## Source document
<<<<
THF Sport Hall THF Spor Salonu
- Interactive map of THF Sport Hall THF Spor Salonu
- Location: Hollanda Cad. 47, Çankaya, Ankara, Turkey
- Coordinates: 39°52′25″N 32°51′16″E﻿ / ﻿39.87361°N 32.85444°E
- Owner: Turkey Handball Federation
- Capacity: 2,700

Construction
- Groundbreaking: October 21, 2011; 14 years ago
- Opened: October 3, 2012; 13 years ago
- Cost: ₺11 million (approx. US$ 6.145 as of October 2012

= THF Sport Hall =

Indoor arena in Ankara, Turkey

The THF Sport Hall (THF Spor Salonu) is an indoor arena of the Turkish Handball Federation (THF) for handball matches located in Ankara, Turkey. It is situated within the THF complex. The venue, having a seating capacity of 2,700, was opened in 2012.

==Construction==
The Turkish Ministry of Youth and Sports and the Turkey Handball Federation (THF) decided the building of a handball-dedicated sports venue in Ankara on May 23, 2011. The construction began with ground breaking on October 21, 2011, and completed in June 2012. The venue opened officially on October 3, 2013. The construction cost of 11 million (approx. US$6.145 as of October 2012) was funded by the ministry. The venue is situated at Yıldızevler, Hilal neighborhood of Çankaya district in Ankara.
>>>>
Stored records:
<<<<
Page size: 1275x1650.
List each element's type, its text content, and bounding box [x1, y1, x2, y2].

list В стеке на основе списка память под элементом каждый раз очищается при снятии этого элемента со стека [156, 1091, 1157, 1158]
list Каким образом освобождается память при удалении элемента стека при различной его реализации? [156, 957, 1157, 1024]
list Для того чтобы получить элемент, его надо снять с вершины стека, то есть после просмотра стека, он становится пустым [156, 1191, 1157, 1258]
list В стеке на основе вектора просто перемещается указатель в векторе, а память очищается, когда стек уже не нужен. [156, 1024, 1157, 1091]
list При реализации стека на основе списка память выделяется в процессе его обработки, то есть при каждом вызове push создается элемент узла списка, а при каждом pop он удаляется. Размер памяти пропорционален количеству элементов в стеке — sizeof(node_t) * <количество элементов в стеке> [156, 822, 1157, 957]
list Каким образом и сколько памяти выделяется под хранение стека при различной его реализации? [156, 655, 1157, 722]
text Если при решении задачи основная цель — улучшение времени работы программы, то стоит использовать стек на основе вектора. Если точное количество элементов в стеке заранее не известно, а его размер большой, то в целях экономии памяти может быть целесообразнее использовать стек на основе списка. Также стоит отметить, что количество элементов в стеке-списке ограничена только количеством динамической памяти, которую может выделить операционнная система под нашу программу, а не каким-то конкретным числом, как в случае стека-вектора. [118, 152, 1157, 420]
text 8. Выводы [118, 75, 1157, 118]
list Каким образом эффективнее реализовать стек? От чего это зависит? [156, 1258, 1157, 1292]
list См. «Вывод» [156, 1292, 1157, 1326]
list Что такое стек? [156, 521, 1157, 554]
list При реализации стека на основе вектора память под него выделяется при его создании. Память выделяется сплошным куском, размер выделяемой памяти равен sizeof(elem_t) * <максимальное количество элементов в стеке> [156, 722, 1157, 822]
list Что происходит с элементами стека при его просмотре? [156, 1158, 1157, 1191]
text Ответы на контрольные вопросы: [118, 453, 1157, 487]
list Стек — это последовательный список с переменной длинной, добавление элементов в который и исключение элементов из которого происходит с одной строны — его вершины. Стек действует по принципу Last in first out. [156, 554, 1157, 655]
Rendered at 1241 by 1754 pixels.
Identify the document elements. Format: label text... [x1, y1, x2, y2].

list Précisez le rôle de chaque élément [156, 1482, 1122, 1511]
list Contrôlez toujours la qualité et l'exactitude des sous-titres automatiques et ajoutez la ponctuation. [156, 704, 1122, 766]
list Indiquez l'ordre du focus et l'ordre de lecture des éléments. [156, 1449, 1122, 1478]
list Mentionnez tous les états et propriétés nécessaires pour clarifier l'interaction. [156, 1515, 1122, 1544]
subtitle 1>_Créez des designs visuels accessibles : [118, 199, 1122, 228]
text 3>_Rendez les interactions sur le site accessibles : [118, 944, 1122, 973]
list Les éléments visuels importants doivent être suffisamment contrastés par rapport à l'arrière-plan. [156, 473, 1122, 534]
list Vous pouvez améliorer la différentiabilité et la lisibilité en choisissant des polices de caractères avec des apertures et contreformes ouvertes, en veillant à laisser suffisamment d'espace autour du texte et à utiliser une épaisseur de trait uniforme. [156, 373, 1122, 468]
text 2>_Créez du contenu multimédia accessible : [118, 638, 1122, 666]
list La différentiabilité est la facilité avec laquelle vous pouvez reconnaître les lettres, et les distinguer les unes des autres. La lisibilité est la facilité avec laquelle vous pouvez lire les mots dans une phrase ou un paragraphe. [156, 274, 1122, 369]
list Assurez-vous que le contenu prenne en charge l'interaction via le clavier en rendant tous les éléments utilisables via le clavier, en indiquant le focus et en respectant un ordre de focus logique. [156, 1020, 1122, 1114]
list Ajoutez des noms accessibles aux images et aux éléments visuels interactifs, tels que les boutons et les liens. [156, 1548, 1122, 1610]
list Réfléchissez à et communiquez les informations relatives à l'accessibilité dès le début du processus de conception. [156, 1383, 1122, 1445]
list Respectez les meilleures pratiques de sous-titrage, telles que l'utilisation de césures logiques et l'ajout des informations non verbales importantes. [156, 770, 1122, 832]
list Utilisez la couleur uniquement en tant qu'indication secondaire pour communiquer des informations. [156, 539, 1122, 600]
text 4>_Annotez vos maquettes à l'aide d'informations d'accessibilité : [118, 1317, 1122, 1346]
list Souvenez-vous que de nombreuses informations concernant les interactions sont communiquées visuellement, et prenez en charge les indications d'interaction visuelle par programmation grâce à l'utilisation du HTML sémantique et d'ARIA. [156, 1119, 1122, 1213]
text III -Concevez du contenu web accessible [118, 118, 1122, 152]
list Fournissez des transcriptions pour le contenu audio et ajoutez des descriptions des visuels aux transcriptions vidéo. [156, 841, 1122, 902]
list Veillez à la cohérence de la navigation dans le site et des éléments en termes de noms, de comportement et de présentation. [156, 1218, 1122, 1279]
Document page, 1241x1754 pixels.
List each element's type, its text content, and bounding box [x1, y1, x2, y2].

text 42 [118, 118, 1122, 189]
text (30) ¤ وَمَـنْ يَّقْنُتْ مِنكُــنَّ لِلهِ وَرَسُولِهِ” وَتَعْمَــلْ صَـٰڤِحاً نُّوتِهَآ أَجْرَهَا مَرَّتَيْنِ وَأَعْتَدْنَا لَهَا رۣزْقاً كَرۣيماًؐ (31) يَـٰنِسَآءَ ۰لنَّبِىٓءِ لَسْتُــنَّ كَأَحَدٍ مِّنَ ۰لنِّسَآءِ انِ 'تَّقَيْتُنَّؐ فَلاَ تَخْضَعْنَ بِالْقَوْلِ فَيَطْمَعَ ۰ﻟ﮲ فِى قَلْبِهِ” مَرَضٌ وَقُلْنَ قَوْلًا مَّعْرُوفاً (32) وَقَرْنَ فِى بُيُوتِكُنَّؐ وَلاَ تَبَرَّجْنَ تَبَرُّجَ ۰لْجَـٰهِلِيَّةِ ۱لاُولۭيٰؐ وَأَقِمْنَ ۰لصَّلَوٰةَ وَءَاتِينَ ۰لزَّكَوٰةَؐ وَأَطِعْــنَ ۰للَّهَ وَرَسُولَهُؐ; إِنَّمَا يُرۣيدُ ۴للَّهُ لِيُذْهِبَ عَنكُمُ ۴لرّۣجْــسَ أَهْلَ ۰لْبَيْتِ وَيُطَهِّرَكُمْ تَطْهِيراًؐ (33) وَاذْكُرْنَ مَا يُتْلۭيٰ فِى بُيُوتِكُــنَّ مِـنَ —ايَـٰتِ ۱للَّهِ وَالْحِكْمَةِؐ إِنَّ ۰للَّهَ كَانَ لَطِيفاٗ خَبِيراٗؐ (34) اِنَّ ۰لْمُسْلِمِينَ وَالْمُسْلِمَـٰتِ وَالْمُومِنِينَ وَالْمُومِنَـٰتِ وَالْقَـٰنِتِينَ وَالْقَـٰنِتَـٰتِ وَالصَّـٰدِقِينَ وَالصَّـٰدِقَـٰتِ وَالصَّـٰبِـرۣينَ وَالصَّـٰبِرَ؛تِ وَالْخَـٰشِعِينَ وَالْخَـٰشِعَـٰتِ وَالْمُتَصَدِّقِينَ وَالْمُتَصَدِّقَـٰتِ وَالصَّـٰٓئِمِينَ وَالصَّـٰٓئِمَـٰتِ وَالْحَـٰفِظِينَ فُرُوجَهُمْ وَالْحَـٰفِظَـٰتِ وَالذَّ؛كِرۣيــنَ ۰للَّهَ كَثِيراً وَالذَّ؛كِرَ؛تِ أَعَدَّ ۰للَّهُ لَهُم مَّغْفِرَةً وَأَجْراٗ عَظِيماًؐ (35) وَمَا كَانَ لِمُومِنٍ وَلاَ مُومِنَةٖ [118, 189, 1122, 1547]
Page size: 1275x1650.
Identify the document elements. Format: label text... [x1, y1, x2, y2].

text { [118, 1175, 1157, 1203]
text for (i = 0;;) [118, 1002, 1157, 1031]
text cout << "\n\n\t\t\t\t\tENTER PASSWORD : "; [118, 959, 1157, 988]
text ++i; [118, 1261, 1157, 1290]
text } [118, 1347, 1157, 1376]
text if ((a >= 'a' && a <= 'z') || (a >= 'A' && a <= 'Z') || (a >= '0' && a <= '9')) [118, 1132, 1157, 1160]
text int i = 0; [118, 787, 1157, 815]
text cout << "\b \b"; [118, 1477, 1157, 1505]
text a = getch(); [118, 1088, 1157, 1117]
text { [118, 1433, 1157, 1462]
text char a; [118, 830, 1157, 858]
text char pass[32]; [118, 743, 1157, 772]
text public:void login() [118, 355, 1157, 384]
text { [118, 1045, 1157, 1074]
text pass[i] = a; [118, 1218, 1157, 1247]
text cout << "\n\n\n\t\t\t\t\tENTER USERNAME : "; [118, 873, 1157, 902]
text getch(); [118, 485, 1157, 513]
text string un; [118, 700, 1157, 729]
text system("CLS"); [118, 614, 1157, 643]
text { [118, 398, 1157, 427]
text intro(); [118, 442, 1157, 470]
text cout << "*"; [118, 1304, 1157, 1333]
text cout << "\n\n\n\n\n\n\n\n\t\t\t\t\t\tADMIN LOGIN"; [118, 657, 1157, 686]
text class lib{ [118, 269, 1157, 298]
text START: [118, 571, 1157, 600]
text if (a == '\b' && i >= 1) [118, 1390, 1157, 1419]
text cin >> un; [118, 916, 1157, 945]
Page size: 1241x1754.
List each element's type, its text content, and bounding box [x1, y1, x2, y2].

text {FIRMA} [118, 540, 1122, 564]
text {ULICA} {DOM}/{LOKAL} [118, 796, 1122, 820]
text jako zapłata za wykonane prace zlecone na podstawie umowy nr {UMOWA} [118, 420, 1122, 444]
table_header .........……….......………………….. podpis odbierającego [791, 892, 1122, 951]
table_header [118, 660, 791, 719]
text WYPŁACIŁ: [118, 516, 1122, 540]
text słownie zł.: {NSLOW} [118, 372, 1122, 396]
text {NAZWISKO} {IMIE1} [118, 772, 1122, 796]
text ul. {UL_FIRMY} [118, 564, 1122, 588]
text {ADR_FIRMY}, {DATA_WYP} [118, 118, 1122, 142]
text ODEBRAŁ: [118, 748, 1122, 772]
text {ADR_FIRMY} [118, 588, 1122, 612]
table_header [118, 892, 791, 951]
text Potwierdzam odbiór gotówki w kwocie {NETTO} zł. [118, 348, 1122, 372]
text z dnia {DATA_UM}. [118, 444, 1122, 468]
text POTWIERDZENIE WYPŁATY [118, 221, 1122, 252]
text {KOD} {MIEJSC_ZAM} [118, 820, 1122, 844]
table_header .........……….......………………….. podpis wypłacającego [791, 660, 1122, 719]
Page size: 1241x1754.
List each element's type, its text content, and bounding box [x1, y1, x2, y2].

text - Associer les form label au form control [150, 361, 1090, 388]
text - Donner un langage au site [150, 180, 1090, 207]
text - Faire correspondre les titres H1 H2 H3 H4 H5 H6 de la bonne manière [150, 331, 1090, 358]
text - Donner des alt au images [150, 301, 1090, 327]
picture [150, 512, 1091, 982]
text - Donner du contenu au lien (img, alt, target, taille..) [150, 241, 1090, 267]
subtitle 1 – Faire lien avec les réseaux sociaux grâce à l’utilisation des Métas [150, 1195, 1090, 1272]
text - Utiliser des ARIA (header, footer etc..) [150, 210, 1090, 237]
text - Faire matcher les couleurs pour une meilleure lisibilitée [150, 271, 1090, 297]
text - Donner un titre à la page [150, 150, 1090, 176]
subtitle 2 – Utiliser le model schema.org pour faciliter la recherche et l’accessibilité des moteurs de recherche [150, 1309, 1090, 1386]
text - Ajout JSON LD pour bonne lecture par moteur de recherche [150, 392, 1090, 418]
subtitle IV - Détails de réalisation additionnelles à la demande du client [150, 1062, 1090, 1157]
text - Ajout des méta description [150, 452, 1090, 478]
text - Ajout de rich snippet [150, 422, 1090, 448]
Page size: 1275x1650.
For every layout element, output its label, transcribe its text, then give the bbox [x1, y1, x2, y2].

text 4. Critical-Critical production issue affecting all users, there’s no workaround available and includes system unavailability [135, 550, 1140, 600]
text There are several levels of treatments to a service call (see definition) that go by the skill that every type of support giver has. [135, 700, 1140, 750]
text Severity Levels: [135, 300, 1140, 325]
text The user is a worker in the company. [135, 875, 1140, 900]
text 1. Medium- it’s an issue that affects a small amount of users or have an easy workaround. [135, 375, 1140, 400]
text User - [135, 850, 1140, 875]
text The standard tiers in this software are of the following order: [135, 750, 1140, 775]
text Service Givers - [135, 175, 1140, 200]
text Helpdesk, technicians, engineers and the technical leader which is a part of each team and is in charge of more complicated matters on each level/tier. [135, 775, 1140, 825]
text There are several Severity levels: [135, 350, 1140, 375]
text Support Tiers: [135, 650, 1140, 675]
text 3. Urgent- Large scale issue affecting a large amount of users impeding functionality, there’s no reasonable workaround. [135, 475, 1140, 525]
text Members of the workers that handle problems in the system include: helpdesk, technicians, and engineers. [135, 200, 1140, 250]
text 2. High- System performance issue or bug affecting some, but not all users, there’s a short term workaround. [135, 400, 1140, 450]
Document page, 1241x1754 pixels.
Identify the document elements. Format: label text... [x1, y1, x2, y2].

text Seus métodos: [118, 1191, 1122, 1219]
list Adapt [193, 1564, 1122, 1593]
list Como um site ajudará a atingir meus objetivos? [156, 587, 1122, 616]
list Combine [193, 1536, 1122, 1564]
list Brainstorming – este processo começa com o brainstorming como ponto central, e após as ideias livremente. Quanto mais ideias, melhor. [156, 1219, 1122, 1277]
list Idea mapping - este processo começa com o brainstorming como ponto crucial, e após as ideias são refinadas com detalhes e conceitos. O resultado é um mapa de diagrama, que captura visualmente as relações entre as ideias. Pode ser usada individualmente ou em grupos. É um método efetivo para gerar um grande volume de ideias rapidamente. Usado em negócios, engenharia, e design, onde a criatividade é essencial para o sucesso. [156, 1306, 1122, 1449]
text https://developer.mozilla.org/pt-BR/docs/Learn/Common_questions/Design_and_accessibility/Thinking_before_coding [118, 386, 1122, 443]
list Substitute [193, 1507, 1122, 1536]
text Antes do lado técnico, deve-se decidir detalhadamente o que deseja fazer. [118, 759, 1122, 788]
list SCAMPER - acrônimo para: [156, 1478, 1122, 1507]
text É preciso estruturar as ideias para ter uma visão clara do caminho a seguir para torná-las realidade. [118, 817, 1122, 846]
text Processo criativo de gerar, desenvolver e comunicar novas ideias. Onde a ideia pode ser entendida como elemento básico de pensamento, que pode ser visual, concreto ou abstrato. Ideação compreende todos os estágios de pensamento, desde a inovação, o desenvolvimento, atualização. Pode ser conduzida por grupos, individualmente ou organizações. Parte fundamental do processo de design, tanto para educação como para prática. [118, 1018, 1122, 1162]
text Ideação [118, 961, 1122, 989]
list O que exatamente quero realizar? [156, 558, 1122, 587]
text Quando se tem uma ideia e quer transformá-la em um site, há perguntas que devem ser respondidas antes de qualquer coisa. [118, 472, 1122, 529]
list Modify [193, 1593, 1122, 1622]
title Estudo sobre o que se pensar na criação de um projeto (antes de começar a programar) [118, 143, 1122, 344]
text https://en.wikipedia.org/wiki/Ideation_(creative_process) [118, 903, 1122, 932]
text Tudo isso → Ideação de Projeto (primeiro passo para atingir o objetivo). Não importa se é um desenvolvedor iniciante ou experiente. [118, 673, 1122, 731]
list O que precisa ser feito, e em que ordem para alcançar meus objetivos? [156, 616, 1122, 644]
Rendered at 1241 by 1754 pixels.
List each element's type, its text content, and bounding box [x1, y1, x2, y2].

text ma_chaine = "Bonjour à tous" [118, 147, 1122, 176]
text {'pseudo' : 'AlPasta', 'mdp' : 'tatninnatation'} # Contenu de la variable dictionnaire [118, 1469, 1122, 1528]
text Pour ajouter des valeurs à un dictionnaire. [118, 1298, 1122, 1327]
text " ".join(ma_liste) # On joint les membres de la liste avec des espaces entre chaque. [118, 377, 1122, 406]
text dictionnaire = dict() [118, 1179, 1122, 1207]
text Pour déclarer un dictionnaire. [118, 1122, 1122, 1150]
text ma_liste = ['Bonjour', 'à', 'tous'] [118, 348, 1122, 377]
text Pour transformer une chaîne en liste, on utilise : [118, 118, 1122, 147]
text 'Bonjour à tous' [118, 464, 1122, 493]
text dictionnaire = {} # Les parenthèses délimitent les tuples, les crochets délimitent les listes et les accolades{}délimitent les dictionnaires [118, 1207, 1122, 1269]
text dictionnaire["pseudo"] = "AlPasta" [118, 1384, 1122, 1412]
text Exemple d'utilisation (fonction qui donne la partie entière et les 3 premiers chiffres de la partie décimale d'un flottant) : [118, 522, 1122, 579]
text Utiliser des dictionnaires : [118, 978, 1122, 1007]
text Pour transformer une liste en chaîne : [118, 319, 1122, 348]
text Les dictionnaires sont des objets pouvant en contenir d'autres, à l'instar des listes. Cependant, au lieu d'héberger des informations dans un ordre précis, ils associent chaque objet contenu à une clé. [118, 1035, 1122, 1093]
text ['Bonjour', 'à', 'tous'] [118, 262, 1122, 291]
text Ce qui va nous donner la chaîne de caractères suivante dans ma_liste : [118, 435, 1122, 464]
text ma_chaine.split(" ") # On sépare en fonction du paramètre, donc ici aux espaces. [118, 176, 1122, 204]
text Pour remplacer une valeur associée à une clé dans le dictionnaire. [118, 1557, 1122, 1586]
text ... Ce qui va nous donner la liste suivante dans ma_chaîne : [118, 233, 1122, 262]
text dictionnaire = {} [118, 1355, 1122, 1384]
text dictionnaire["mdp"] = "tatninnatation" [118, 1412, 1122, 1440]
>>>>
## Exercise requirements
a - Duplicate the passage from the arena article, beginning at the words "The THF Sport" and stopping after the words "opened in 2012.".
b - According to the arena article, on what date was the decision made to build a handball-dedicated venue in Ankara?
c - Resume the article on the THF Sport Hall, starting after its last sentence.
The stored rows are not needed for any of this work.

## Expected responses
a -
The THF Sport Hall (THF Spor Salonu) is an indoor arena of the Turkish Handball Federation (THF) for handball matches located in Ankara, Turkey. It is situated within the THF complex. The venue, having a seating capacity of 2,700, was opened in 2012.

b - May 23, 2011.

c -
==Venues==
The first event the venue hosted was a match for the 2013 World Women's Handball Championship qualification playoffs between the national teams of Turkey and Azerbaijan played on the opening day. The tournament's all the Group D matches were held also at the THF Sport Hall. Qualified for the playoff round, the Turkish team will play their first leg match against the Danish nationals at the venue. The Turkey men's national handball team plays their home matches in the 2014 European Men's Handball Championship Qualification - Phase 2 at the THF Sport Hall.

The venue hosts all the Handball Super League and Women's Handball Super League matches scheduled in Ankara.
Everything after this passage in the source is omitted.